When did electricity come to Australia?

2019 was a milestone for Australia's energy transition. Now they want to expand offshore wind energy

Australia's renewable energies had a record year in 2019 - both in terms of capacity expansion and electricity production. In September the government announced that the country had achieved its 2001 target of 33 terawatt hours (TWh) of annual renewable electricity generation a full year ahead of schedule.

And this year the expansion is going on cheerfully: with eleven gigawatts that are under construction or at least financed, the expansion in 2020 could once again exceed the record of the previous year.

New Horizons

Last year, according to the Australian industry association, 24 percent of electricity came from renewable energy - mainly from wind, water and solar power. With 6,279 gigawatts (GW) of generation capacity, wind was the largest green power source for the first time last year. So far, however, the turbines have only been on land. And so offshore wind power is perhaps Australia's largest untapped energy source. You just might not have a solution for that sporadic gas shortages in the south-east of the country but also make it possible to dispense with coal power.

With a population of 25 million and twice the size of India, Australia has such a potential energy surplus that it is considering exporting green electricity and hydrogen. The development of offshore wind power could be a step in this direction. But it would be favorable for Australia even without this, because 85 percent of the population live less than 50 kilometers away from the coast.

Star of the south

The first major project is to be built off the coast of the Gippsland region in the southwest. With 574 turbines, the “Star of the South” will achieve a capacity of 2.2 GW, cost eight to ten billion Australian dollars (AUD) and generate around eight terawatt hours of electricity per year. That would be around 18 percent of the electricity needs of the state of Victoria, in whose shallow waters it is supposed to stand.

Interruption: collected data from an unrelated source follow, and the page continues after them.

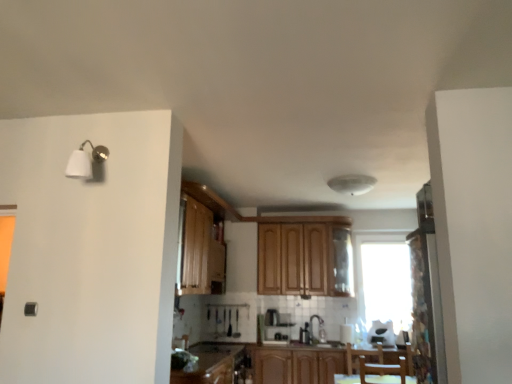
Question: Which direction should I rotate to look at wooden cabinets at center, which is the first cabinetry from bottom to top?

Choices:
 (A) right
 (B) left

Answer: (A)

Question: Is wooden cabinet at center, which appears as the 1th cabinetry when viewed from the top, positioned with its back to white glossy sink at center?

Choices:
 (A) no
 (B) yes

Answer: (A)

Question: Can you confirm if wooden cabinet at center, the 3th cabinetry from the bottom, is taller than white glossy sink at center?

Choices:
 (A) yes
 (B) no

Answer: (A)

Question: Does wooden cabinet at center, which appears as the 1th cabinetry when viewed from the top, come in front of white glossy sink at center?

Choices:
 (A) no
 (B) yes

Answer: (A)

Question: Can you confirm if wooden cabinet at center, the 3th cabinetry from the bottom, is bigger than white glossy sink at center?

Choices:
 (A) no
 (B) yes

Answer: (B)

Question: Is wooden cabinet at center, which appears as the 1th cabinetry when viewed from the top, positioned behind white glossy sink at center?

Choices:
 (A) no
 (B) yes

Answer: (B)

Question: Can you confirm if wooden cabinet at center, the 3th cabinetry from the bottom, is thinner than white glossy sink at center?

Choices:
 (A) no
 (B) yes

Answer: (A)

Question: Is wooden cabinet at lower center, arranged as the second cabinetry when ordered from the bottom, far from white glossy sink at center?

Choices:
 (A) no
 (B) yes

Answer: (B)

Question: From the image's perspective, is wooden cabinet at lower center, which is the second cabinetry from top to bottom, located above white glossy sink at center?

Choices:
 (A) yes
 (B) no

Answer: (B)

Question: Is wooden cabinet at lower center, which is the second cabinetry from top to bottom, to the right of white glossy sink at center from the viewer's perspective?

Choices:
 (A) yes
 (B) no

Answer: (B)

Question: Is wooden cabinet at lower center, which is the second cabinetry from top to bottom, wider than white glossy sink at center?

Choices:
 (A) yes
 (B) no

Answer: (A)

Question: Is wooden cabinet at lower center, which is the second cabinetry from top to bottom, surrounding white glossy sink at center?

Choices:
 (A) no
 (B) yes

Answer: (A)

Question: Does wooden cabinet at lower center, arranged as the second cabinetry when ordered from the bottom, have a greater height compared to white glossy sink at center?

Choices:
 (A) yes
 (B) no

Answer: (B)

Question: Is brown wooden chair at lower center taller than patterned fabric screen door at right?

Choices:
 (A) yes
 (B) no

Answer: (B)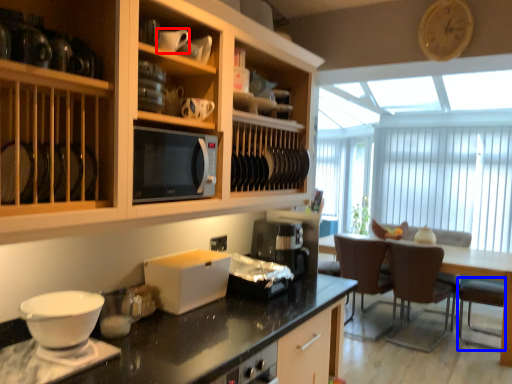
Question: Which object is closer to the camera taking this photo, tableware (highlighted by a red box) or armchair (highlighted by a blue box)?

Choices:
 (A) tableware
 (B) armchair

Answer: (A)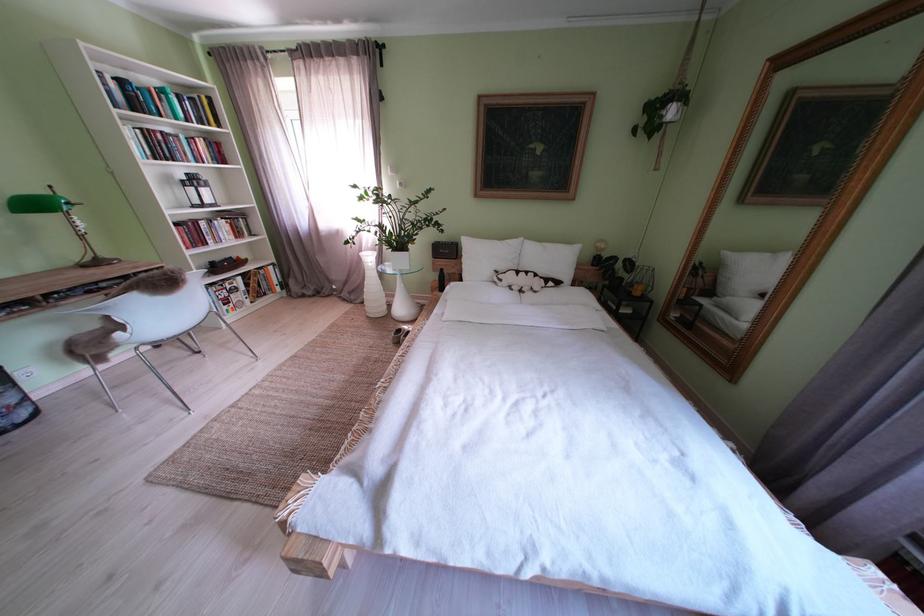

The grid connection is to take place via the Latrobe Valley a little inland. So it could supply the local industry, but also the consumption centers of Victoria with green electricity. The lignite region largely covers the electricity needs of the state with its five million capital Melbourne.

Immense potential

The “star of the south” could just be the beginning of offshore wind power down under. In its Offshore Wind Outlook 2019, the International Energy Agency (IEA) estimates Australia's technical potential at 16,132 TWh per year. That is 44 percent of the estimated energy needs of the European Union and the United Kingdom combined. And it's 70 times Australia's electricity production last year. The shallow waters near the coast alone offer space and wind for more than 4,000 TWh per year.

The timing would also be good: After the Covid 19 crisis, investments are needed. In addition, thanks to advances in Northern Europe, the cost of offshore wind power fell significantly last year - by a whopping 32 percent, according to Bloomberg New Energy Finance. 50 US dollars per megawatt hour are possible. This would enable it to compete with onshore wind power and would undercut almost all conventional new power plants. Last but not least, Australia could benefit from the fact that the industry is also growing in China, Taiwan and Japan.

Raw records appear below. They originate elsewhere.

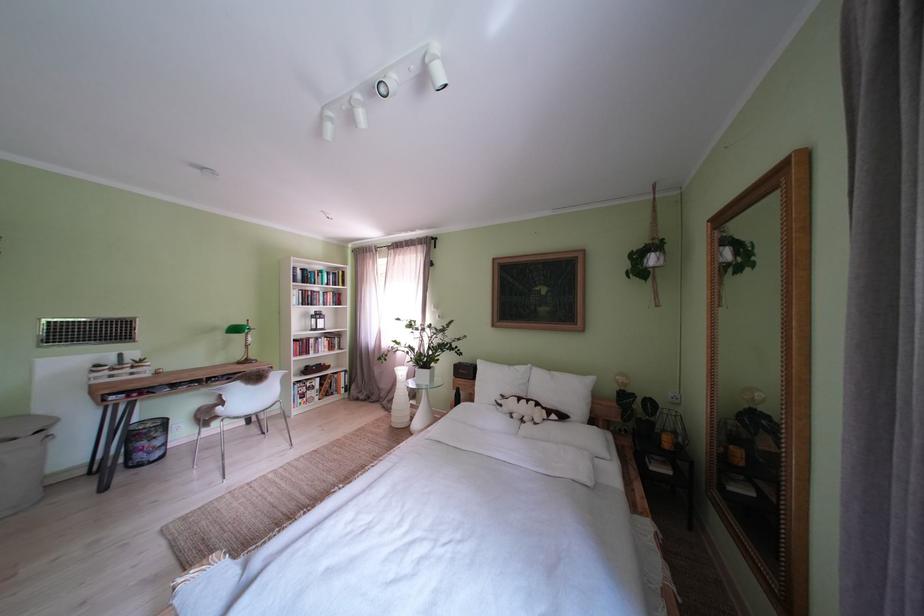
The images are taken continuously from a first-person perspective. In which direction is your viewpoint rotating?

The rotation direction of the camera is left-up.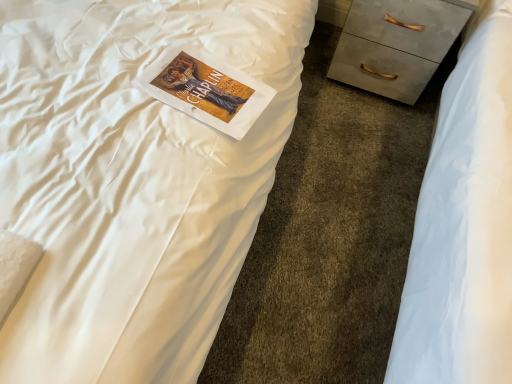
Question: Considering the positions of point (460, 6) and point (178, 54), is point (460, 6) closer or farther from the camera than point (178, 54)?

Choices:
 (A) farther
 (B) closer

Answer: (A)

Question: Is matte gray chest of drawers at right inside the boundaries of matte white paperback book at center, or outside?

Choices:
 (A) outside
 (B) inside

Answer: (A)

Question: From the image's perspective, is matte gray chest of drawers at right positioned above or below matte white paperback book at center?

Choices:
 (A) below
 (B) above

Answer: (B)

Question: Is point (211, 82) positioned closer to the camera than point (359, 28)?

Choices:
 (A) farther
 (B) closer

Answer: (B)

Question: From a real-world perspective, is matte white paperback book at center above or below matte gray chest of drawers at right?

Choices:
 (A) below
 (B) above

Answer: (B)

Question: In terms of width, does matte white paperback book at center look wider or thinner when compared to matte gray chest of drawers at right?

Choices:
 (A) wide
 (B) thin

Answer: (B)

Question: Based on their sizes in the image, would you say matte white paperback book at center is bigger or smaller than matte gray chest of drawers at right?

Choices:
 (A) big
 (B) small

Answer: (B)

Network integration already under construction

The not always easy integration of renewable energies is also well on the way in Australia. New transmission routes are planned and 15 large-scale battery storage systems have been under construction since 2019. New South Wales wants to stimulate the economy after the Corona crisis with the construction of a pumped storage power plant with 3.5 TWh storage capacity. With its output of two gigawatts, according to the planners, it could supply three million households for a week.

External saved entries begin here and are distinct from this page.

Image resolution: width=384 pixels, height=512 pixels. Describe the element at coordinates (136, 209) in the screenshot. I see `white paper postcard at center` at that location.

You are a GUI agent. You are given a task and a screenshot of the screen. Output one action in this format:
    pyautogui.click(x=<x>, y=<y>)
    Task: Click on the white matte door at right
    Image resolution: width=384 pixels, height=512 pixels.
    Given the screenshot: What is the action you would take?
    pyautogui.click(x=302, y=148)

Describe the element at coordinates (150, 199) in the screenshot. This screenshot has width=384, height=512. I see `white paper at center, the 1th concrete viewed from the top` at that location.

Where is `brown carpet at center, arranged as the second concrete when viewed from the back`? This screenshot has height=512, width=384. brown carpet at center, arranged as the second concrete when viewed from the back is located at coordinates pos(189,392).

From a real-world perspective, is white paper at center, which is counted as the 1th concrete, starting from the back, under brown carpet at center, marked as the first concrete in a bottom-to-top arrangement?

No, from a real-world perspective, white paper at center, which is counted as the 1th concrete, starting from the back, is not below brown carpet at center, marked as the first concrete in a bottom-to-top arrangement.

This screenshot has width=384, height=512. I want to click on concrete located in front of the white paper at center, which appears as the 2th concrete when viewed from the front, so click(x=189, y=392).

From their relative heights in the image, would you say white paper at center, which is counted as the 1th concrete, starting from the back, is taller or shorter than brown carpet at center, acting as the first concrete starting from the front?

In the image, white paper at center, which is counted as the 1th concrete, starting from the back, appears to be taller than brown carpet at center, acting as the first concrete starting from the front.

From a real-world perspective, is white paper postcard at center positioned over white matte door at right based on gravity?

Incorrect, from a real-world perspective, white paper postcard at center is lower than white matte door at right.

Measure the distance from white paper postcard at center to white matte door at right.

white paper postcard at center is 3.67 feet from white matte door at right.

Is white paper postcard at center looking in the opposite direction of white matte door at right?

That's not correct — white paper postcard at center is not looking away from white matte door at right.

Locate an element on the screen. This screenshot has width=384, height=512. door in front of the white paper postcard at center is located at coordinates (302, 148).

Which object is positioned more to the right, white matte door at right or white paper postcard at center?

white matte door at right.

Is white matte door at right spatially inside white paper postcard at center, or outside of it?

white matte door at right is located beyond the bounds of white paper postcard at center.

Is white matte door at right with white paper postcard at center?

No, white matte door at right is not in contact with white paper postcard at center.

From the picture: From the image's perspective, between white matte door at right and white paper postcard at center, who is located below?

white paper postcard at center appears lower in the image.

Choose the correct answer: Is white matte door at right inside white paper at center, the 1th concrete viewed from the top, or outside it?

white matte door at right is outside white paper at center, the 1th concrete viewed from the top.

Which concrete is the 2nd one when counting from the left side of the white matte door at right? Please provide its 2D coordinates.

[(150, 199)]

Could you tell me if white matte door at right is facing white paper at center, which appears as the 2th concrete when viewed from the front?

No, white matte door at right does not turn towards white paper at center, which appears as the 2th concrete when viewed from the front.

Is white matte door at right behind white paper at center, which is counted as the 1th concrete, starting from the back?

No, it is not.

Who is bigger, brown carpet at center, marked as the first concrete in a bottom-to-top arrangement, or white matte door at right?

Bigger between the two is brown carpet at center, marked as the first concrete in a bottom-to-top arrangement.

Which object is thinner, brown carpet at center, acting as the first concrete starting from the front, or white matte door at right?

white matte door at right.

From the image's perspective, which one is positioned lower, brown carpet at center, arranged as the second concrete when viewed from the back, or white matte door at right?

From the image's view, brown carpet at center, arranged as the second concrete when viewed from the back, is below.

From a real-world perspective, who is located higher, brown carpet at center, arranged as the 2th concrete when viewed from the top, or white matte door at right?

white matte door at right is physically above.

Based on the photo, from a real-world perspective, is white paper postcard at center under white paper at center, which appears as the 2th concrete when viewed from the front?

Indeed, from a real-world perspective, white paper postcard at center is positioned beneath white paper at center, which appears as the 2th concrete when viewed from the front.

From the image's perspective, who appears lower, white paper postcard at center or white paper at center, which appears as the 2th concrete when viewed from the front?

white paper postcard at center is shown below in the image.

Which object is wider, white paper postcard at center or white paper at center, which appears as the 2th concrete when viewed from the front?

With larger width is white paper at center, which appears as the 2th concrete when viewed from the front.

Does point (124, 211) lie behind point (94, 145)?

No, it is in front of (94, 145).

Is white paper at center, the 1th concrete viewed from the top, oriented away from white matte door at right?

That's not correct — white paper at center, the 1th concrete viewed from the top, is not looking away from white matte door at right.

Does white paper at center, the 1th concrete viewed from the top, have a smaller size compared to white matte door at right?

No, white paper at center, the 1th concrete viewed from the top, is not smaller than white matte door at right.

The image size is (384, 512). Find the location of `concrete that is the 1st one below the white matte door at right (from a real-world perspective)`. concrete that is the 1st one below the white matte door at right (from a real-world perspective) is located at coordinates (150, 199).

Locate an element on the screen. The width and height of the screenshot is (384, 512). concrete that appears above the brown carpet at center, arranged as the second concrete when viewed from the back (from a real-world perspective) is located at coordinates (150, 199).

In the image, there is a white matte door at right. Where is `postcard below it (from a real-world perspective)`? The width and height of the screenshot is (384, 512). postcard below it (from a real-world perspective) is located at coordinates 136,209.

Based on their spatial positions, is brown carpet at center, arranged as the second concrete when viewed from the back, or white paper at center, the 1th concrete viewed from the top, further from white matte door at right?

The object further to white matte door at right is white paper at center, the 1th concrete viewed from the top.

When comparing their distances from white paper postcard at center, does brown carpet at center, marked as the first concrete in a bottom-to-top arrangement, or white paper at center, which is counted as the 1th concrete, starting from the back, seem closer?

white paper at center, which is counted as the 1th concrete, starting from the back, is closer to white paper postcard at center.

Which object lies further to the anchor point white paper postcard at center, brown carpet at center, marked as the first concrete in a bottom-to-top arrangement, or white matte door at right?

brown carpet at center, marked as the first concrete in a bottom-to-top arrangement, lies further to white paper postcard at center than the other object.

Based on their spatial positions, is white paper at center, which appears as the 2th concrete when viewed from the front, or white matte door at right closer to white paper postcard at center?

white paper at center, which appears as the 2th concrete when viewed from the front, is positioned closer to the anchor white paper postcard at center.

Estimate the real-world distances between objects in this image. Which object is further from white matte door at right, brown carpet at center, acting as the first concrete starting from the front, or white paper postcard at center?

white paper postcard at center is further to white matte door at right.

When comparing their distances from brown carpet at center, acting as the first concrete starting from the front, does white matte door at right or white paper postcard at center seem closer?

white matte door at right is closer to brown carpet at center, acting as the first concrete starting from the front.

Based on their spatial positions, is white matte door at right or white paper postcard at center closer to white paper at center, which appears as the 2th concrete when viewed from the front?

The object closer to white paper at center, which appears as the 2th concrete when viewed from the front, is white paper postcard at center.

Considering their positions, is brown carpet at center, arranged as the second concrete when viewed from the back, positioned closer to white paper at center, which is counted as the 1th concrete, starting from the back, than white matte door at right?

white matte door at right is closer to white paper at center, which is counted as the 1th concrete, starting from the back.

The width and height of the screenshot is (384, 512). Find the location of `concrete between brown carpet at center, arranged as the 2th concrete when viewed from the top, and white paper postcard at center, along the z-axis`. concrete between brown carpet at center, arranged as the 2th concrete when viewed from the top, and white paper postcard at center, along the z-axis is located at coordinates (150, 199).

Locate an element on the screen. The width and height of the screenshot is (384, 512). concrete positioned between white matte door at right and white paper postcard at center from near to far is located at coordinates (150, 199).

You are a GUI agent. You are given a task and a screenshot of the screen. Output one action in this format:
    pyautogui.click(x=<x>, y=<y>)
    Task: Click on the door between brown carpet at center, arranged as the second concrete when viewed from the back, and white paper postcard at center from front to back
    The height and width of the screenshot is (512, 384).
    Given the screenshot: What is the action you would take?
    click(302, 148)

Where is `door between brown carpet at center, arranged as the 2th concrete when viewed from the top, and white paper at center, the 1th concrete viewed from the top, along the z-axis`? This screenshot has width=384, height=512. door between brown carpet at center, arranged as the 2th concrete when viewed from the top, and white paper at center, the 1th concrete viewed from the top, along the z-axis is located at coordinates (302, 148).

The pump storage on the island of Tasmania is to be further expanded as part of the “Battery of the Nation” project and connected to the mainland via a 1.5 GW cable.

Green export products

Project developers are already figuring out ways to monetize Australia's immense surplus of resources. A ten GW solar storage park is to be built in the Northern Territory for AUD 20 billion. Its storage capacity of 20 to 30 GWh could largely maintain the power supply overnight. Most of the electricity, however, is to be exported 4500 kilometers to Singapore via an undersea cable.

Another export medium could be hydrogen. The Energy Council of the Council of Australian Governments (COAG), in which the federal and state governments meet, and the states of Southern and Western Australia for themselves have presented hydrogen strategies. The exports could at least partially replace the current exports of natural gas and coal. According to COAG estimates, Australia could earn up to A $ 26 billion in 2050.

The element is considered to be CO2-lower energy source if it is with CO2-Storage is obtained from natural gas or from water using sustainable electrolysis. That would, in turn, require a lot of renewable electricity - from whatever source.